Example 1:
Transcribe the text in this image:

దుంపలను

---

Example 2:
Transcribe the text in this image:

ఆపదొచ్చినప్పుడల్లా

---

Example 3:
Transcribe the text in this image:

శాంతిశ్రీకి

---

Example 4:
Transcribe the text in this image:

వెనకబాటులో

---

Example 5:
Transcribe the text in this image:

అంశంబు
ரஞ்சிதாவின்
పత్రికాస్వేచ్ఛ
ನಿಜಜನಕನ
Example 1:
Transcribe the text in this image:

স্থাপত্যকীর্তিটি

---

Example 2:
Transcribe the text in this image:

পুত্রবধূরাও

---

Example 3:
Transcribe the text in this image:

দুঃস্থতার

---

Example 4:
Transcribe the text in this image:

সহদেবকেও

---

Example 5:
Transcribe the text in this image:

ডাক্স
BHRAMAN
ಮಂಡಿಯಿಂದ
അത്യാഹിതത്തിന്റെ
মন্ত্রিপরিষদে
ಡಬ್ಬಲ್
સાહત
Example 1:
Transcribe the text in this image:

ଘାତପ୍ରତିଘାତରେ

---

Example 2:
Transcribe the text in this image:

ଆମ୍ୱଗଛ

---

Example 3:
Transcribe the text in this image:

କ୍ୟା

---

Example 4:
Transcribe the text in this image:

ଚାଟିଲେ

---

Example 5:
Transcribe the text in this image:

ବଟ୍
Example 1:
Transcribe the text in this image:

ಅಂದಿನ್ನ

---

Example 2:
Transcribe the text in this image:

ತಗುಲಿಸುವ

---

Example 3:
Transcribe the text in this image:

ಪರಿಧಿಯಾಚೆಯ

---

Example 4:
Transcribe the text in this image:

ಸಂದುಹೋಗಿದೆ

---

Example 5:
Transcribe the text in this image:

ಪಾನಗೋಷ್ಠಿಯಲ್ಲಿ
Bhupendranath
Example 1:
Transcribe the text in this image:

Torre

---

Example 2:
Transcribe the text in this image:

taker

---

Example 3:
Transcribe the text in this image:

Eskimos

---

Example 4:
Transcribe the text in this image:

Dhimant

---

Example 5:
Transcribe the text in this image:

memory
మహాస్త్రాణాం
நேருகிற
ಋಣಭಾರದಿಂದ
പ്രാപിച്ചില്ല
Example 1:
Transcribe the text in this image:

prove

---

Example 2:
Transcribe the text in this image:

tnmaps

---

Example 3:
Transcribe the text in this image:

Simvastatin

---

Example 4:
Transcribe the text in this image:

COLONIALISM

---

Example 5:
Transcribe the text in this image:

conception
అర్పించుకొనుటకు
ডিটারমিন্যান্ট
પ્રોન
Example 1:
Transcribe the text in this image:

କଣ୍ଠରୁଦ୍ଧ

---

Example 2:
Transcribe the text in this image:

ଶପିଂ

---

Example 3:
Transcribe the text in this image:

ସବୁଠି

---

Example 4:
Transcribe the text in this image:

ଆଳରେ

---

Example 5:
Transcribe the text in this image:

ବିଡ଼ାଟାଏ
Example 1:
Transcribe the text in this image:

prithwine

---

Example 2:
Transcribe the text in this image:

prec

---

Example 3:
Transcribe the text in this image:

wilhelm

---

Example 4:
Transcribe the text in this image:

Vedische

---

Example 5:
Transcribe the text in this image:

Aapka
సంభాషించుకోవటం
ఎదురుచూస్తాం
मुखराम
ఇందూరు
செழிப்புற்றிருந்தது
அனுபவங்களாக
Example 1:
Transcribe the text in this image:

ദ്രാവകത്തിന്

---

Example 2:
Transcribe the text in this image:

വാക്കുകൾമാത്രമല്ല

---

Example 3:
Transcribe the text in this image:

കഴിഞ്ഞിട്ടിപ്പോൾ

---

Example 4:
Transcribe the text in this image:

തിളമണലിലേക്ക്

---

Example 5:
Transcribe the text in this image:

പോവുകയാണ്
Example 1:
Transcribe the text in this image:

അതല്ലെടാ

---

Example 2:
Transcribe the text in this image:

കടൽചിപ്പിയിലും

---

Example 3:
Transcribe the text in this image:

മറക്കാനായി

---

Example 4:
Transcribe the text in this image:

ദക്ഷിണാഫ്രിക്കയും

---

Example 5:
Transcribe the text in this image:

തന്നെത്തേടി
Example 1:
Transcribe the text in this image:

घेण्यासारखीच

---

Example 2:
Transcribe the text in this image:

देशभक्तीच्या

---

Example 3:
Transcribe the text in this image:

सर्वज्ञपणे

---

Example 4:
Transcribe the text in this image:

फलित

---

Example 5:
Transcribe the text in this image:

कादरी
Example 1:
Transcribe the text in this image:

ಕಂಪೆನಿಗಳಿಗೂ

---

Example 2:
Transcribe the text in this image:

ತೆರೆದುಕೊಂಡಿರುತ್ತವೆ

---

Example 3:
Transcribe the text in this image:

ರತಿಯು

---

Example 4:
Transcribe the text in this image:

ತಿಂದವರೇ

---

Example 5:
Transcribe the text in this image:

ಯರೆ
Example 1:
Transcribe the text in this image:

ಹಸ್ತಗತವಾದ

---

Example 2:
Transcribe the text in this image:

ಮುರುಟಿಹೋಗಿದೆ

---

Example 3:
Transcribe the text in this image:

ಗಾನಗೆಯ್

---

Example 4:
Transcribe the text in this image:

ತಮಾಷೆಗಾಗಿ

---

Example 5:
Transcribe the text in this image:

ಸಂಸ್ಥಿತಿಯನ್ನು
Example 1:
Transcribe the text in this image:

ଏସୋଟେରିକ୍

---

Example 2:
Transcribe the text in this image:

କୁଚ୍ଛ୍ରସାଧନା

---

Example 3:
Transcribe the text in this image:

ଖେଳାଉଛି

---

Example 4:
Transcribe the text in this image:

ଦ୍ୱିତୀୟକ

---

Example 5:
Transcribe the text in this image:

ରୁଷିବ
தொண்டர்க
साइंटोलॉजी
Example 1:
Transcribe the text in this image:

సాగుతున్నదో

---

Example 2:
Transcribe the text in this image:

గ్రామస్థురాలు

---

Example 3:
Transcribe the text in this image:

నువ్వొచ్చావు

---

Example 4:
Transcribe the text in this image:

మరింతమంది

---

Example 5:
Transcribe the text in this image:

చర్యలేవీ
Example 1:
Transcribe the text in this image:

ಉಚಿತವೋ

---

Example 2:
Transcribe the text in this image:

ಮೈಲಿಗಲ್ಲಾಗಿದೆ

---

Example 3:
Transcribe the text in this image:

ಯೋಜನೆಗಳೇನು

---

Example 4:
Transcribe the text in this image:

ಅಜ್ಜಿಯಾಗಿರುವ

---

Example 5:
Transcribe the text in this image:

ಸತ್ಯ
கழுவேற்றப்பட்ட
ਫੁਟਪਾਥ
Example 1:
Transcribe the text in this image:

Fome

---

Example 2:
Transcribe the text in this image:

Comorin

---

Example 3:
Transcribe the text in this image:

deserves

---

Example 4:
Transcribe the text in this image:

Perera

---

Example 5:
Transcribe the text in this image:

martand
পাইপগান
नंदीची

● ● ● ● ● ● ●

**YOUR GOAL:**
Switch each "text" in the listing above to "word", and give the whole listing back with everything else unchanged.

**FINAL RESULT:**
Example 1:
Transcribe the word in this image:

దుంపలను

---

Example 2:
Transcribe the word in this image:

ఆపదొచ్చినప్పుడల్లా

---

Example 3:
Transcribe the word in this image:

శాంతిశ్రీకి

---

Example 4:
Transcribe the word in this image:

వెనకబాటులో

---

Example 5:
Transcribe the word in this image:

అంశంబు
ரஞ்சிதாவின்
పత్రికాస్వేచ్ఛ
ನಿಜಜನಕನ
Example 1:
Transcribe the word in this image:

স্থাপত্যকীর্তিটি

---

Example 2:
Transcribe the word in this image:

পুত্রবধূরাও

---

Example 3:
Transcribe the word in this image:

দুঃস্থতার

---

Example 4:
Transcribe the word in this image:

সহদেবকেও

---

Example 5:
Transcribe the word in this image:

ডাক্স
BHRAMAN
ಮಂಡಿಯಿಂದ
അത്യാഹിതത്തിന്റെ
মন্ত্রিপরিষদে
ಡಬ್ಬಲ್
સાહત
Example 1:
Transcribe the word in this image:

ଘାତପ୍ରତିଘାତରେ

---

Example 2:
Transcribe the word in this image:

ଆମ୍ୱଗଛ

---

Example 3:
Transcribe the word in this image:

କ୍ୟା

---

Example 4:
Transcribe the word in this image:

ଚାଟିଲେ

---

Example 5:
Transcribe the word in this image:

ବଟ୍
Example 1:
Transcribe the word in this image:

ಅಂದಿನ್ನ

---

Example 2:
Transcribe the word in this image:

ತಗುಲಿಸುವ

---

Example 3:
Transcribe the word in this image:

ಪರಿಧಿಯಾಚೆಯ

---

Example 4:
Transcribe the word in this image:

ಸಂದುಹೋಗಿದೆ

---

Example 5:
Transcribe the word in this image:

ಪಾನಗೋಷ್ಠಿಯಲ್ಲಿ
Bhupendranath
Example 1:
Transcribe the word in this image:

Torre

---

Example 2:
Transcribe the word in this image:

taker

---

Example 3:
Transcribe the word in this image:

Eskimos

---

Example 4:
Transcribe the word in this image:

Dhimant

---

Example 5:
Transcribe the word in this image:

memory
మహాస్త్రాణాం
நேருகிற
ಋಣಭಾರದಿಂದ
പ്രാപിച്ചില്ല
Example 1:
Transcribe the word in this image:

prove

---

Example 2:
Transcribe the word in this image:

tnmaps

---

Example 3:
Transcribe the word in this image:

Simvastatin

---

Example 4:
Transcribe the word in this image:

COLONIALISM

---

Example 5:
Transcribe the word in this image:

conception
అర్పించుకొనుటకు
ডিটারমিন্যান্ট
પ્રોન
Example 1:
Transcribe the word in this image:

କଣ୍ଠରୁଦ୍ଧ

---

Example 2:
Transcribe the word in this image:

ଶପିଂ

---

Example 3:
Transcribe the word in this image:

ସବୁଠି

---

Example 4:
Transcribe the word in this image:

ଆଳରେ

---

Example 5:
Transcribe the word in this image:

ବିଡ଼ାଟାଏ
Example 1:
Transcribe the word in this image:

prithwine

---

Example 2:
Transcribe the word in this image:

prec

---

Example 3:
Transcribe the word in this image:

wilhelm

---

Example 4:
Transcribe the word in this image:

Vedische

---

Example 5:
Transcribe the word in this image:

Aapka
సంభాషించుకోవటం
ఎదురుచూస్తాం
मुखराम
ఇందూరు
செழிப்புற்றிருந்தது
அனுபவங்களாக
Example 1:
Transcribe the word in this image:

ദ്രാവകത്തിന്

---

Example 2:
Transcribe the word in this image:

വാക്കുകൾമാത്രമല്ല

---

Example 3:
Transcribe the word in this image:

കഴിഞ്ഞിട്ടിപ്പോൾ

---

Example 4:
Transcribe the word in this image:

തിളമണലിലേക്ക്

---

Example 5:
Transcribe the word in this image:

പോവുകയാണ്
Example 1:
Transcribe the word in this image:

അതല്ലെടാ

---

Example 2:
Transcribe the word in this image:

കടൽചിപ്പിയിലും

---

Example 3:
Transcribe the word in this image:

മറക്കാനായി

---

Example 4:
Transcribe the word in this image:

ദക്ഷിണാഫ്രിക്കയും

---

Example 5:
Transcribe the word in this image:

തന്നെത്തേടി
Example 1:
Transcribe the word in this image:

घेण्यासारखीच

---

Example 2:
Transcribe the word in this image:

देशभक्तीच्या

---

Example 3:
Transcribe the word in this image:

सर्वज्ञपणे

---

Example 4:
Transcribe the word in this image:

फलित

---

Example 5:
Transcribe the word in this image:

कादरी
Example 1:
Transcribe the word in this image:

ಕಂಪೆನಿಗಳಿಗೂ

---

Example 2:
Transcribe the word in this image:

ತೆರೆದುಕೊಂಡಿರುತ್ತವೆ

---

Example 3:
Transcribe the word in this image:

ರತಿಯು

---

Example 4:
Transcribe the word in this image:

ತಿಂದವರೇ

---

Example 5:
Transcribe the word in this image:

ಯರೆ
Example 1:
Transcribe the word in this image:

ಹಸ್ತಗತವಾದ

---

Example 2:
Transcribe the word in this image:

ಮುರುಟಿಹೋಗಿದೆ

---

Example 3:
Transcribe the word in this image:

ಗಾನಗೆಯ್

---

Example 4:
Transcribe the word in this image:

ತಮಾಷೆಗಾಗಿ

---

Example 5:
Transcribe the word in this image:

ಸಂಸ್ಥಿತಿಯನ್ನು
Example 1:
Transcribe the word in this image:

ଏସୋଟେରିକ୍

---

Example 2:
Transcribe the word in this image:

କୁଚ୍ଛ୍ରସାଧନା

---

Example 3:
Transcribe the word in this image:

ଖେଳାଉଛି

---

Example 4:
Transcribe the word in this image:

ଦ୍ୱିତୀୟକ

---

Example 5:
Transcribe the word in this image:

ରୁଷିବ
தொண்டர்க
साइंटोलॉजी
Example 1:
Transcribe the word in this image:

సాగుతున్నదో

---

Example 2:
Transcribe the word in this image:

గ్రామస్థురాలు

---

Example 3:
Transcribe the word in this image:

నువ్వొచ్చావు

---

Example 4:
Transcribe the word in this image:

మరింతమంది

---

Example 5:
Transcribe the word in this image:

చర్యలేవీ
Example 1:
Transcribe the word in this image:

ಉಚಿತವೋ

---

Example 2:
Transcribe the word in this image:

ಮೈಲಿಗಲ್ಲಾಗಿದೆ

---

Example 3:
Transcribe the word in this image:

ಯೋಜನೆಗಳೇನು

---

Example 4:
Transcribe the word in this image:

ಅಜ್ಜಿಯಾಗಿರುವ

---

Example 5:
Transcribe the word in this image:

ಸತ್ಯ
கழுவேற்றப்பட்ட
ਫੁਟਪਾਥ
Example 1:
Transcribe the word in this image:

Fome

---

Example 2:
Transcribe the word in this image:

Comorin

---

Example 3:
Transcribe the word in this image:

deserves

---

Example 4:
Transcribe the word in this image:

Perera

---

Example 5:
Transcribe the word in this image:

martand
পাইপগান
नंदीची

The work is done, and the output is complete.